Emilín

Personal information
- Full name: Emilio García Martínez
- Date of birth: 12 September 1912
- Place of birth: San Román de Candamo, Spain
- Date of death: 30 March 1977 (aged 64)
- Place of death: Oviedo, Spain
- Position(s): Forward, Winger

Youth career
- Juvencia
- 1928–1931: Oviedo

Senior career*
- Years: Team / Apps / (Gls)
- 1931–1949: Oviedo / 277 / (64)
- 1939–1940: → Barcelona (loan) / 16 / (5)
- 1949–1951: Sporting Gijón / 24 / (10)

International career
- 1942: Spain / 2 / (0)

= Emilín (footballer, born September 1912) =

Spanish footballer

Emilio García Martínez (12 September 1912 – 30 March 1977), commonly known as Emilín, was a Spanish footballer who played as a forward.

==Club career==
Born in San Román, Candamo, Asturias, Emílin graduated from Real Oviedo's youth setup. He made his senior debut in 1931, aged 19, and soon established himself as a regular figure in the club.

At Oviedo Emilín was part of the celebrated Delantera Eléctrica ("the electric forwards"), a forward line of lightning quick youthful talent that steam-rolled teams with high tempo highly skilled play; but for the onset of war the team would have surely improved upon the two third places in the seasons that preceded the war. He had an enviable technique and was famous for his corners so that he managed to score a number of goals direct from the corner, today called Olympic goals.

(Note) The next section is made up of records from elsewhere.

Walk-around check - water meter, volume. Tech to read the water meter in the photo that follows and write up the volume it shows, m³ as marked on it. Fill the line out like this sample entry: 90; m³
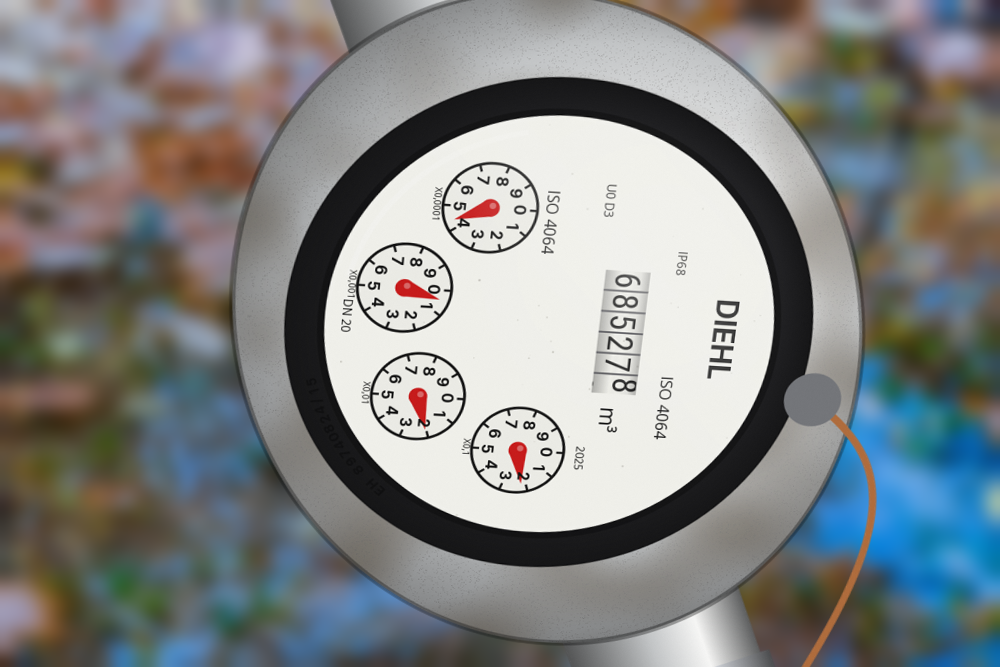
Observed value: 685278.2204; m³
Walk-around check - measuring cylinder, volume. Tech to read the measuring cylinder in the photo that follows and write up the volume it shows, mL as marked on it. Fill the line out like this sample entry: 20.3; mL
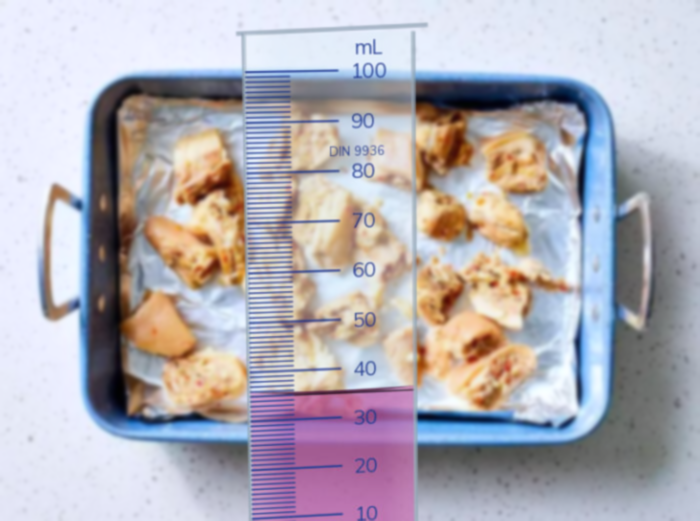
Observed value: 35; mL
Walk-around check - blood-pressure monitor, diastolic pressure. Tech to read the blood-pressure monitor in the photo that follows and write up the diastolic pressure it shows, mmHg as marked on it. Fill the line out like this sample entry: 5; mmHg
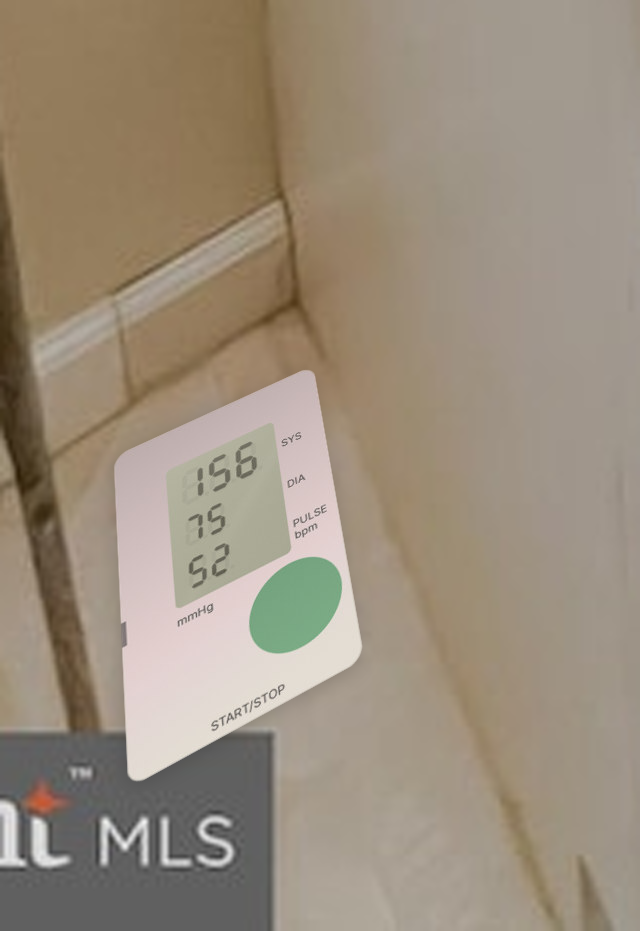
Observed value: 75; mmHg
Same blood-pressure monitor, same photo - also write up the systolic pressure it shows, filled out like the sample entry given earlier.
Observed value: 156; mmHg
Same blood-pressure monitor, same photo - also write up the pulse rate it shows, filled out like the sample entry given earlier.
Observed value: 52; bpm
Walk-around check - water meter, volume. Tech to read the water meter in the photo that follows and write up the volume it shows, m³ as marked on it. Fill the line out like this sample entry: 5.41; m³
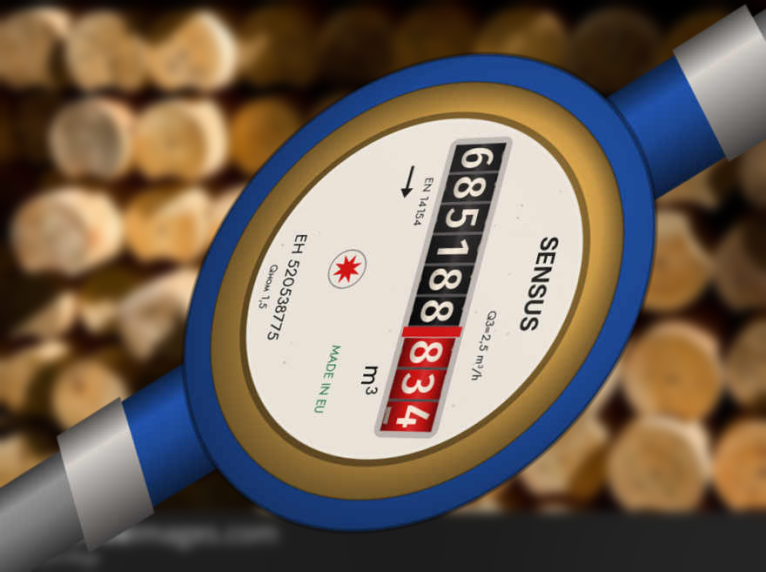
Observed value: 685188.834; m³
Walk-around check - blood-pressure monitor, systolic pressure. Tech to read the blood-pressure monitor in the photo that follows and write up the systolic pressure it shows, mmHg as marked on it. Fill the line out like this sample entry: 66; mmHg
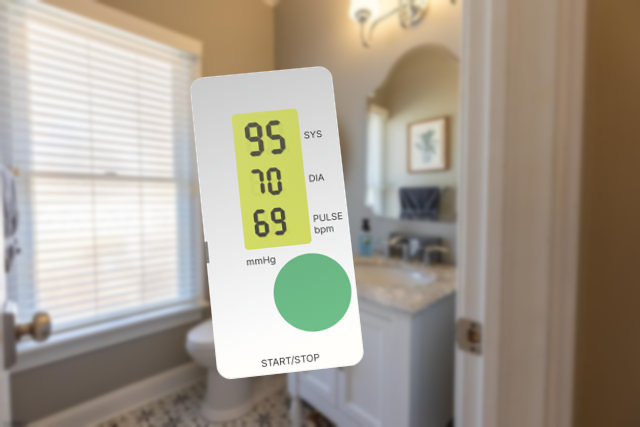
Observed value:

Emilín played 277 games for Real Oviedo, 227 of them in La Liga, scoring 64 goals, being the sixth best scorer in the Azules history. He subsequently represented FC Barcelona and Sporting de Gijón, retiring with the latter in 1951, aged 39.

==International career==
Emilín was capped twice with Spain's main squad, all of them in 1942.